Tornato alla kioskas, tolse i finimenti a Gorath, gli porse una carota e
lo pulì, sentendosi profondamente triste. Tutta la giornata si sentì
triste! Si chiuse in casa e si dedicò allo studio, non volendo
incrociare lo sguardo con altri hammers. Desiderava parlare con
qualcuno, ma allo stesso tempo lo temeva.
Non sapeva per quale motivo lo temesse, forse perchè aveva paura che la
gente potesse sminuire la cosa, forse perchè credeva che non gliene
sarebbe importato niente a nessuno, forse perchè aveva paura di essere
commiserato. Si chiuse nel suo guscio e lì rimase. La sera si infilò nel
letto molto prima del solito, ma si addormentò con difficoltà.

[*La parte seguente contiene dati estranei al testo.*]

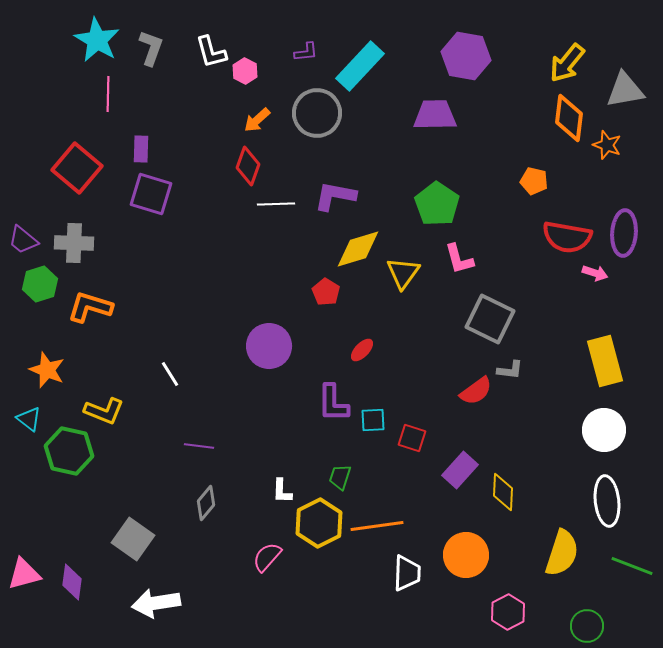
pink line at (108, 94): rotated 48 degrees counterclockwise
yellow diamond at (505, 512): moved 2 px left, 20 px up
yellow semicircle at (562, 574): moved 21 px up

Sognò.
Vide un volto di una persona conosciuta, di un suo caro amico. Gli
diceva "Hey, sono qua. Sto bene, ora. Sono stato assente un po', ma ora
sto bene."
Si risvegliò sudato, ricordava il sogno, ma non riusciva a ricostruire
il volto del suo interlocutore. Non ci sarebbe mai riuscito.